◆ **GOALS**:
a) Answer these from the news report on the U.N. climate talks:
(i) In which city were the talks being held?
(ii) How many industrialised countries does Kyoto bind to emissions targets?
(iii) Where does India rank among the world's carbon emitters?
b) Echo word for word the part of the news report on the U.N. climate talks from "The United Nations" up to and including "in the atmosphere.".

◆ **TEXT EXCERPT**:
****************

By David Fogarty, Climate Change Correspondent, Asia

BANGKOK, Oct 8 (Reuters) - India expressed alarm on Thursday over the lack of progress and direction of U.N. climate talks and condemned moves by rich nations to try to replace the existing Kyoto Protocol with a weaker agreement.

Shyam Saran, India's special envoy for climate change, said developed nations were trying to craft a pact that contained none of Kyoto's steps to enforce hard emissions reduction targets for rich countries.

"We are not happy with the pace of the negotiation and in fact we are concerned that instead of moving forward on the issues that are very critical, we seem to be moving in the reverse," Saran told Reuters on the sidelines of climate talks in Bangkok.

"Instead of moving towards a much higher degree of implementation and commitment, what are we trying to do? We are trying to reduce everything to the lowest common denominator," he added in a swipe at efforts to try to accommodate the United States in a new climate pact. Washington never ratified Kyoto.

Delegates from about 180 nations are meeting in the Thai capital trying to narrow differences on the shape of a pact to replace Kyoto that broadens the fight against climate change.

Trying to find a formula that brings in big developing nations such as India, the world's fourth-largest carbon emitter, and top emitter China, is crucial.

The United Nations has set a December deadline for agreement on a new climate framework in Copenhagen but says time is short.

A key issue is how to broaden Kyoto from 2013 after its first phase ends. Kyoto binds 37 industrialised countries, except the United States, to emissions targets between 2008-12, while developing nations are exempted from setting economy-wide targets under U.N. agreements.

They say it is unfair for them to take on targets for the moment because that would hurt their economies and that rich nations are responsible for most of the greenhouse gas pollution in the atmosphere.

FRUSTRATION

India and many other developing nations have expressed frustration over efforts by the European Union, the United States and other rich nations to replace Kyoto, with one idea being to take parts of the present pact and place them in a new deal.

The United States wants an agreement based on legally binding domestic action but not a pact that would contain legally enforceable steps to ensure emissions reduction targets are met, an idea that worries poorer nations.

"What has happened is that at this particular meeting we have a proposal that essentially we should put aside the Kyoto Protocol," Saran said.

"This is something that causes great concern to all of us because at this late stage, if you're going to come up with such a major change in the nature of the negotiations, then how do you take this process forward?"

Australia has proposed either an expanded Kyoto or a new agreement based on "national schedules" that allows all nations to choose flexible but legally binding steps to cut emissions based on their nation circumstances.

The United States wants a system in which all nations regularly report their emissions reduction programmes and allow them to be subject to review.

Developing nations fear the step is a way to treat rich and poor nations alike and that such a move could threaten the outcome of the Copenhagen talks.

"You cannot blur the distinction between developed and developing countries," Saran said.

****************

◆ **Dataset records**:
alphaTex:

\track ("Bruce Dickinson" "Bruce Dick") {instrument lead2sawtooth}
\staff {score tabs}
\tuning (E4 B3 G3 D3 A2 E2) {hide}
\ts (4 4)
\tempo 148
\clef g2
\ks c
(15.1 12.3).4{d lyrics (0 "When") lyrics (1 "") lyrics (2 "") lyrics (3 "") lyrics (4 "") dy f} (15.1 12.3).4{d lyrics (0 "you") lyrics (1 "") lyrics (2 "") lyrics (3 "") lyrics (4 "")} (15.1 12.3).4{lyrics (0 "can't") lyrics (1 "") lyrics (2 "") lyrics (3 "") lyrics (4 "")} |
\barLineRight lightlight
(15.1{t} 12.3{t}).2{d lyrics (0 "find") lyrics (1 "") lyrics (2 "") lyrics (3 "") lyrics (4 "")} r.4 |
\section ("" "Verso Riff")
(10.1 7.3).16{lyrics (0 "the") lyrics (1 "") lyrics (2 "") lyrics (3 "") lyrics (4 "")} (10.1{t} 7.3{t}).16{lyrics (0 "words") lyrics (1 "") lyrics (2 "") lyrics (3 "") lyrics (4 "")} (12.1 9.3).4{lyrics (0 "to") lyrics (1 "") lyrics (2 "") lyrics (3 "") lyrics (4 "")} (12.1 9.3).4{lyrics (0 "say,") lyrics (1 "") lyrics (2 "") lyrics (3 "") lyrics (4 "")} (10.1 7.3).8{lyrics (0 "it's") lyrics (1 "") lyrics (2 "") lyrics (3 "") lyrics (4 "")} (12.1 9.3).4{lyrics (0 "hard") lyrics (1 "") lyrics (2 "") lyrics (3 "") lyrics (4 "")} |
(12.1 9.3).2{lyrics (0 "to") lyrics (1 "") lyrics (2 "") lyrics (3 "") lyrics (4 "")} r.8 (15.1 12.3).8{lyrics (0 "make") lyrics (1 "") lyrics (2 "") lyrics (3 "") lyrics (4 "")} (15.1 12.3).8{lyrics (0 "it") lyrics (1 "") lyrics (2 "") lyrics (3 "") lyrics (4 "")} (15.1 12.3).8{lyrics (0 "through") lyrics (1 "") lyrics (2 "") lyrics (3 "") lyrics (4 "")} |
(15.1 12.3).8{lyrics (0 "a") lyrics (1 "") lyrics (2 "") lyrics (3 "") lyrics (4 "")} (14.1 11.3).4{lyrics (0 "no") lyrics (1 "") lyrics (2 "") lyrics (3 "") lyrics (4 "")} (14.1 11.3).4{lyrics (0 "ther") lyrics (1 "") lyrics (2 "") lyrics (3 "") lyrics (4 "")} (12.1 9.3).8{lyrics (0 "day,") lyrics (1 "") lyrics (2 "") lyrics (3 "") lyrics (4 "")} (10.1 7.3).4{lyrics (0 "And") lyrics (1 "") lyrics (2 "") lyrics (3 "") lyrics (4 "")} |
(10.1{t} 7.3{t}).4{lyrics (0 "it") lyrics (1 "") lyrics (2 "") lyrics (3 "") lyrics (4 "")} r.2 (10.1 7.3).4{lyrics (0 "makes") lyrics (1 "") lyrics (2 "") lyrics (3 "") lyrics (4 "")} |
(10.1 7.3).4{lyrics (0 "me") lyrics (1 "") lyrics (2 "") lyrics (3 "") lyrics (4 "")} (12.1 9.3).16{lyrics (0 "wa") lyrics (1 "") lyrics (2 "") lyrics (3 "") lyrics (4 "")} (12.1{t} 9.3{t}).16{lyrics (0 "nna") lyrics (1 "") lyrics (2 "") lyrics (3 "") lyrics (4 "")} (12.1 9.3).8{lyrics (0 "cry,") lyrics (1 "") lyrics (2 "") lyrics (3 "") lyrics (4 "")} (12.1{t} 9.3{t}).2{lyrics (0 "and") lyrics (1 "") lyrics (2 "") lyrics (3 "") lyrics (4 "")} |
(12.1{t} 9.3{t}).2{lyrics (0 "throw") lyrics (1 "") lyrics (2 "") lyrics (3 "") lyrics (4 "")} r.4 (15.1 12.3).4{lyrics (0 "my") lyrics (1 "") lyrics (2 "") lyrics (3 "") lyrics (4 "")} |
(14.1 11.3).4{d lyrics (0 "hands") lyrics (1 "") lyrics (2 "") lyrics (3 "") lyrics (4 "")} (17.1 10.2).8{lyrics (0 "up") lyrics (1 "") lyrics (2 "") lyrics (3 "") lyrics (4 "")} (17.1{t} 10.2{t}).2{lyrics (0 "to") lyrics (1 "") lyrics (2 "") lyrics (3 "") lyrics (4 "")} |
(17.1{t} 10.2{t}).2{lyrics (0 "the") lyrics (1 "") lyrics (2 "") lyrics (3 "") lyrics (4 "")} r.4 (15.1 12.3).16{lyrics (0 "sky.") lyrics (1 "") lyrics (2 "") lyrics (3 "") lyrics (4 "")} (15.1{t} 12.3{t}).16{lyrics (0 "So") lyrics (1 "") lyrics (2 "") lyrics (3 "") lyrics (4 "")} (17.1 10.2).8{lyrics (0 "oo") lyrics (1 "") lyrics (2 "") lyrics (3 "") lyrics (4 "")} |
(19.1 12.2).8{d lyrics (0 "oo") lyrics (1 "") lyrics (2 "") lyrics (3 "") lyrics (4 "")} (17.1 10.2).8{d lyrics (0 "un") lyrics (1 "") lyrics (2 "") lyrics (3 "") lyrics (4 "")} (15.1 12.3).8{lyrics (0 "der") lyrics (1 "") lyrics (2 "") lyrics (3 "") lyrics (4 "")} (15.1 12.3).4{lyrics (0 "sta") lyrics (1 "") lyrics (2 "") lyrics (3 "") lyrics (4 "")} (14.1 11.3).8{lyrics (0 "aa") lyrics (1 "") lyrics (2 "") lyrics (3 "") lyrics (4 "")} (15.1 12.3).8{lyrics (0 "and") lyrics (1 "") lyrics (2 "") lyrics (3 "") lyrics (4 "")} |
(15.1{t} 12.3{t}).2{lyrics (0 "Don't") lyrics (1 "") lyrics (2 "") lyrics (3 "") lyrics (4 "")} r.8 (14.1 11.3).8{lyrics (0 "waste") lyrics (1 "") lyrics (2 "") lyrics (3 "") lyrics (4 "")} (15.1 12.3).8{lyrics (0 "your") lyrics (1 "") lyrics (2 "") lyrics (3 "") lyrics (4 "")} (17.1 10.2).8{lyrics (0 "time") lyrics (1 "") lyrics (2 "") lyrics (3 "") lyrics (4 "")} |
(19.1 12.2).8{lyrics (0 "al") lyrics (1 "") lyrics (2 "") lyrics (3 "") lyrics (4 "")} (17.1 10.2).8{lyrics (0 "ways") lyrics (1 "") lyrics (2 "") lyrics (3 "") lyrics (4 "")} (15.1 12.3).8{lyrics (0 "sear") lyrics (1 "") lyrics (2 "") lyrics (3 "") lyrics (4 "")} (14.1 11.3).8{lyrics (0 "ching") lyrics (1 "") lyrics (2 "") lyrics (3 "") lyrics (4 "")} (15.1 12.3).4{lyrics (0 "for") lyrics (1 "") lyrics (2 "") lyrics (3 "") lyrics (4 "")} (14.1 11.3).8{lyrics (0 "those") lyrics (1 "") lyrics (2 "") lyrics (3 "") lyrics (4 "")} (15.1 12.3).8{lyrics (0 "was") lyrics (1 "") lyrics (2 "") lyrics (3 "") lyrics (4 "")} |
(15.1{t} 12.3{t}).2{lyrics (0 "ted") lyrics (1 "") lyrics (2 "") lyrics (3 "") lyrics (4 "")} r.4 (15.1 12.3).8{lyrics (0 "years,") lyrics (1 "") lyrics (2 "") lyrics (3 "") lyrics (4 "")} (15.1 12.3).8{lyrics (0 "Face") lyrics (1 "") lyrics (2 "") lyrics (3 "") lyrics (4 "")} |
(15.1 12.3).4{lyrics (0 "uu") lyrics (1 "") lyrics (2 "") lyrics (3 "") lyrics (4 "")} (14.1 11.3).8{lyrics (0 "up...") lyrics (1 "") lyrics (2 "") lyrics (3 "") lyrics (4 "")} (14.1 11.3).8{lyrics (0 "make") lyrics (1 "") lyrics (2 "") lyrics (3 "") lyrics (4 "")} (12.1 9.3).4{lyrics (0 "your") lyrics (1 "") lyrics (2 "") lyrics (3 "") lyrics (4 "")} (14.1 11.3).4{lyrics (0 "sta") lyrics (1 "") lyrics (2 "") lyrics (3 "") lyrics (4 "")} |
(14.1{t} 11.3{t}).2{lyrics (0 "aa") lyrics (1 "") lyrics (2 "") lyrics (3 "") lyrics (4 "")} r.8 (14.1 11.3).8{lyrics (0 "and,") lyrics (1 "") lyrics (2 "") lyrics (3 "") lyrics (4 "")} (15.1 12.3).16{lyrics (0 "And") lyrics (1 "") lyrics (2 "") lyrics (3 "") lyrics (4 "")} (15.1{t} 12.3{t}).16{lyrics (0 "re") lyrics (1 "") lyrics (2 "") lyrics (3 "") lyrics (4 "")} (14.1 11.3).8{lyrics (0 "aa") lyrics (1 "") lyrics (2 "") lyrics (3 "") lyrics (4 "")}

****************

◆ **FULL SOLUTIONS**:
a)
(i) Bangkok
(ii) 37
(iii) Fourth-largest

b)
The United Nations has set a December deadline for agreement on a new climate framework in Copenhagen but says time is short.

A key issue is how to broaden Kyoto from 2013 after its first phase ends. Kyoto binds 37 industrialised countries, except the United States, to emissions targets between 2008-12, while developing nations are exempted from setting economy-wide targets under U.N. agreements.

They say it is unfair for them to take on targets for the moment because that would hurt their economies and that rich nations are responsible for most of the greenhouse gas pollution in the atmosphere.